Prawda, że użycie innego wyrazu zamiast właściwego wywołuje często efekt komiczny? Warto mieć to na uwadze i nie mieszać słów o zbliżonej formie i podobnym brzmieniu (nazywa się je nieraz z francuska faux amis ‘fałszywi przyjaciele’).

Czasem wystarczy dodanie jednej literki, żeby błąd stał się faktem, ale bywa i tak, że jakieś słowo jedynie wydaje nam się niepoprawne (bo go po prostu nie znamy). Oto dwa przykłady…

Wiadomo, co oznacza wyraz piknik (z ang. picnic ‘wycieczka poza miasto połączona z wypoczynkiem i spożywaniem na świeżym powietrzu zabranej ze sobą żywności). Jeśli jednak wypowie się to twardo [pyknik], będzie chodzić o zupełnie inny rzeczownik, zapisywany właśnie pyknikPyknikiem (z gr. pyknós ‘gruby’) nazywa się ‘człowieka tęgiego, raczej niskiego wzrostu, o krótkich nogach, okrągłej twarzy, niezwykle towarzyskiego, którego wszyscy lubią’. A zatem jest i piknik, i pyknik.

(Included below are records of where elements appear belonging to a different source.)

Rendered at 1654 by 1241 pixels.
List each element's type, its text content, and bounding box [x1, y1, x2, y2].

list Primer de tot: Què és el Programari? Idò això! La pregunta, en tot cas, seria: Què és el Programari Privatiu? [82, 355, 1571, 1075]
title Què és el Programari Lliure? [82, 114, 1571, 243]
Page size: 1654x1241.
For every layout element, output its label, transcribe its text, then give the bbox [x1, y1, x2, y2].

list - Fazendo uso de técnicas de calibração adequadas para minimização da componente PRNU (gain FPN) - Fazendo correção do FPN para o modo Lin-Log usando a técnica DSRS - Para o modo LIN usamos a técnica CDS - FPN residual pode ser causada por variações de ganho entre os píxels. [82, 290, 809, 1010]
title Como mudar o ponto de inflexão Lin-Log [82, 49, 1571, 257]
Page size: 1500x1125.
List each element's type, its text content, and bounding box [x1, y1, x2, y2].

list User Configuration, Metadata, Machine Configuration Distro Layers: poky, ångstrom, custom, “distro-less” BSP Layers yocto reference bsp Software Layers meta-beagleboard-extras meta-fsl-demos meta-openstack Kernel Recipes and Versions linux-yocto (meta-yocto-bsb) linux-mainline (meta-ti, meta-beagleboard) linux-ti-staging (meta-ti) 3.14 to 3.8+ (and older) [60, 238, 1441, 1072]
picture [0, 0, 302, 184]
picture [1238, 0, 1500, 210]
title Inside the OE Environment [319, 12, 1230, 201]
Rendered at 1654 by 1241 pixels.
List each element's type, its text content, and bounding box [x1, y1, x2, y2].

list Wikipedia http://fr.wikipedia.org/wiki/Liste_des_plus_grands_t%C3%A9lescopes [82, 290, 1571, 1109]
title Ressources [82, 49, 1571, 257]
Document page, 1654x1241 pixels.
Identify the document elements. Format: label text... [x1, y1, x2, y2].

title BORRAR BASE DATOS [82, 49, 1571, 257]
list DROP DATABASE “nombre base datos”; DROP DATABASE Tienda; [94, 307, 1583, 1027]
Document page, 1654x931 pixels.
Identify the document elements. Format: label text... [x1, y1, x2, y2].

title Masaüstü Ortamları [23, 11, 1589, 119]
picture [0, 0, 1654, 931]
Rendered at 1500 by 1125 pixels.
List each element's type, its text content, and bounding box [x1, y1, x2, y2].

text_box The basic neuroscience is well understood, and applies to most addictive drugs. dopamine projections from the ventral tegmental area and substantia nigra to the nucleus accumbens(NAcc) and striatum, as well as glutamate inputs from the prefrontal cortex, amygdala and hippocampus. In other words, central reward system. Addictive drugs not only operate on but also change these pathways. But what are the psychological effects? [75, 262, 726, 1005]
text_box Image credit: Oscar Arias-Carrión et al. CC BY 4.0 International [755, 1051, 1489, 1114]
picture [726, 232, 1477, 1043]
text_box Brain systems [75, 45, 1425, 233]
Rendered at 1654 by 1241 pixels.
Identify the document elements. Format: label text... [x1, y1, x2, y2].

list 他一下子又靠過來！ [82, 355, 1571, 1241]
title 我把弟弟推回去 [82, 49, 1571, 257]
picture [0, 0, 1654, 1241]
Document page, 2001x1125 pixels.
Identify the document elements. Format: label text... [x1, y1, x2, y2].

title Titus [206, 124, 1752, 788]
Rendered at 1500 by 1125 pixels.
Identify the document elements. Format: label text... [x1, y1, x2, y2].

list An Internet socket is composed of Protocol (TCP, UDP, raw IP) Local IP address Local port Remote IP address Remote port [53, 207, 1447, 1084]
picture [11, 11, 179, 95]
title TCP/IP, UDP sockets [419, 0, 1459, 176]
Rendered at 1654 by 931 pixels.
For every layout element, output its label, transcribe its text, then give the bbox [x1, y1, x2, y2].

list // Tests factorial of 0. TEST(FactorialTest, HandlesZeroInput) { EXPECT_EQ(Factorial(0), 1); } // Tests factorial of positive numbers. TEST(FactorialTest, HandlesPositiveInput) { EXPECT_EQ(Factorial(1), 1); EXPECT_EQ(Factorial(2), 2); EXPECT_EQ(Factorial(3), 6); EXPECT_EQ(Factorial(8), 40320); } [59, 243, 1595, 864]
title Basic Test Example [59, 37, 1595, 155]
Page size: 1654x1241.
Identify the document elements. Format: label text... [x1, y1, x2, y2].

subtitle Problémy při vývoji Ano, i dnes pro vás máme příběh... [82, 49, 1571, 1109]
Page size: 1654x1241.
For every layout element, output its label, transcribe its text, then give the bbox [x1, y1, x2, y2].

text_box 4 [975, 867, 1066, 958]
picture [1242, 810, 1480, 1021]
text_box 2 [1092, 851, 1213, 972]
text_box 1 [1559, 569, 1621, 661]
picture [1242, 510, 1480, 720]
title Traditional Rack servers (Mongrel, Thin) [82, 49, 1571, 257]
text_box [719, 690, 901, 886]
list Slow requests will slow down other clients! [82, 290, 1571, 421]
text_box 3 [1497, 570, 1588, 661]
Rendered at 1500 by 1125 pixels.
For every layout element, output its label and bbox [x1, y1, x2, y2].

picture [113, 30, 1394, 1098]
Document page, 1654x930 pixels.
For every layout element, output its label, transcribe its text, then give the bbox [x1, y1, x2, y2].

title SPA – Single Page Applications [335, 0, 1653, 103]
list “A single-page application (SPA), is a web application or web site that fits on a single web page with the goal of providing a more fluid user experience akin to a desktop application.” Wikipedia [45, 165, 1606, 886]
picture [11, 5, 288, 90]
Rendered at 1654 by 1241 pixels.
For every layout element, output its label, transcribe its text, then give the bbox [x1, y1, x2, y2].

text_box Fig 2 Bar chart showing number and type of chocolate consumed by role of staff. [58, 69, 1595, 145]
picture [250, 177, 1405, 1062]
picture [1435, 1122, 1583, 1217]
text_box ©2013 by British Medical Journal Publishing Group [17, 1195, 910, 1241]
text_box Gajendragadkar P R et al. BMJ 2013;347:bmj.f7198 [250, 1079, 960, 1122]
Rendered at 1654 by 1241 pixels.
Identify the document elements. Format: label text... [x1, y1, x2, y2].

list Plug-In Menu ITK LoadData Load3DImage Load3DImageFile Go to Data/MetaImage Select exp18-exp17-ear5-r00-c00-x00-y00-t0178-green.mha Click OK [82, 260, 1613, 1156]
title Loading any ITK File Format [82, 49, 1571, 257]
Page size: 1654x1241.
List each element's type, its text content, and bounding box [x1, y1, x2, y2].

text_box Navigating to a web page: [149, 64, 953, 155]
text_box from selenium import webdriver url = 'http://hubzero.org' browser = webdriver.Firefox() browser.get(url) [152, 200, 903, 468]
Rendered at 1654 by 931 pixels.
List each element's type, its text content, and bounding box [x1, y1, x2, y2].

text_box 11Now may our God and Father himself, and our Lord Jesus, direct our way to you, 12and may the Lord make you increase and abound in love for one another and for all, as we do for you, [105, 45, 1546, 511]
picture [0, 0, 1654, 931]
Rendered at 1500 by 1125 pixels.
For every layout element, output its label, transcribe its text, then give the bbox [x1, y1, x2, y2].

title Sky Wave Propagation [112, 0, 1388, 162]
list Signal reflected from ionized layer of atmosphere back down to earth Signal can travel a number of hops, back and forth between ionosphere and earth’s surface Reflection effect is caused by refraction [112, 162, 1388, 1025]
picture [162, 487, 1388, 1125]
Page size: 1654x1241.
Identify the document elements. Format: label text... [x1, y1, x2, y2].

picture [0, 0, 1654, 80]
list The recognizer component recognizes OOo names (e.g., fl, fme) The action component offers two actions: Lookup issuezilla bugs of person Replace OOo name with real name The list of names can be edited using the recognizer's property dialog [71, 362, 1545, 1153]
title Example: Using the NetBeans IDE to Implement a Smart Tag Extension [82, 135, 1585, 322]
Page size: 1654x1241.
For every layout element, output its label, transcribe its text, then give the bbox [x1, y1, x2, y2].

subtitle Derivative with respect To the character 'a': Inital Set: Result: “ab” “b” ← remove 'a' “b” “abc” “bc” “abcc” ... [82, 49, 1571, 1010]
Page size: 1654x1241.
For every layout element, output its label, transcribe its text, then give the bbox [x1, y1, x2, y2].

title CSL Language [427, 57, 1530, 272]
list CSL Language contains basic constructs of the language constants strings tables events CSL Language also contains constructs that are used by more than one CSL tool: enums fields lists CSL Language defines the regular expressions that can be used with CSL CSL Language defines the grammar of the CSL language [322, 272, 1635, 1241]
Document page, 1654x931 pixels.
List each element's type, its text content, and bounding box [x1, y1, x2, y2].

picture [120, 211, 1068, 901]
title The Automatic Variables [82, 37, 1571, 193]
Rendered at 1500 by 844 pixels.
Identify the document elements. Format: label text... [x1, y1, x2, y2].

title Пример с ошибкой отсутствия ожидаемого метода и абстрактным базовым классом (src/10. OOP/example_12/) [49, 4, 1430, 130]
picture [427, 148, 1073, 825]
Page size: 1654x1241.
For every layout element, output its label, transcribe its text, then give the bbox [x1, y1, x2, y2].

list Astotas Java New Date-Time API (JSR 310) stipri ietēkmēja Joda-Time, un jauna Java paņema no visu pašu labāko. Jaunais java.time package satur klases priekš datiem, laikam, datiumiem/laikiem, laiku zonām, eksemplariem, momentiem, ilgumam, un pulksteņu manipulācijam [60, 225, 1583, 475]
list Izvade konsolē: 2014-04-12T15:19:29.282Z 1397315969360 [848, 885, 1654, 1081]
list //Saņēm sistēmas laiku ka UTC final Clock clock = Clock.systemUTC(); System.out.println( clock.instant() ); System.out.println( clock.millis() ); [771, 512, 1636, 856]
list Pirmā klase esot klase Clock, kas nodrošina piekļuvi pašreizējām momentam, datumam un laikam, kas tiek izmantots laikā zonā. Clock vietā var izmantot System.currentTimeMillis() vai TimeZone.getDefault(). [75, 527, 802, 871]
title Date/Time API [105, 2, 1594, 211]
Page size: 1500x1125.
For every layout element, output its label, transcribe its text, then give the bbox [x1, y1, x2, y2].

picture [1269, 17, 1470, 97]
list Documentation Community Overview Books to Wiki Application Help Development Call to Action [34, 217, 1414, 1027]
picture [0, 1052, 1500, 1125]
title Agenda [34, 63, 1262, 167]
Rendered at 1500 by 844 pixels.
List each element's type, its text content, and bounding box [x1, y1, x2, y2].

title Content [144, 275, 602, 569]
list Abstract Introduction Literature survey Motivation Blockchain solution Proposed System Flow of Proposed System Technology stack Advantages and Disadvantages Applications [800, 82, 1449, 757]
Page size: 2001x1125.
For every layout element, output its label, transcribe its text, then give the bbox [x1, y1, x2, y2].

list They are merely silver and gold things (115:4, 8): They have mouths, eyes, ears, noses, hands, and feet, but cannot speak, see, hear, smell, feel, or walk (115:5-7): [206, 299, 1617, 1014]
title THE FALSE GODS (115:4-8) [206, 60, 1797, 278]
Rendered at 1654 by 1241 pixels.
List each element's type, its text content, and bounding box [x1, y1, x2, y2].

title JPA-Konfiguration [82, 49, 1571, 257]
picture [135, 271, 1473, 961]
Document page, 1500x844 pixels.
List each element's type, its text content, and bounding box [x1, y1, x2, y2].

Jeśli wysyłamy do kogoś list, na kopercie albo na karcie pocztowej wpisujemy dane własne, czylinadawcy, i dane adresata, tzn. osoby, do której kierujemy życzenia, pozdrowienia itp. Nie wszyscy jednak wiedzą, że na nadawcę można było dawniej powiedzieć… adresant (wygłosowe -ant), bo rzeczowniki na -ant odpowiadają imiesłowom czynnym. Konsultant to ‘specjalista udzielający wskazówek’, interpelant – ‘osoba występująca z interpelacją’, a więc adresant to ‘ktoś wysyłający list’. Słowa tego nie znajdziemy dziś jednak w słownikach (jest tylko nadawca).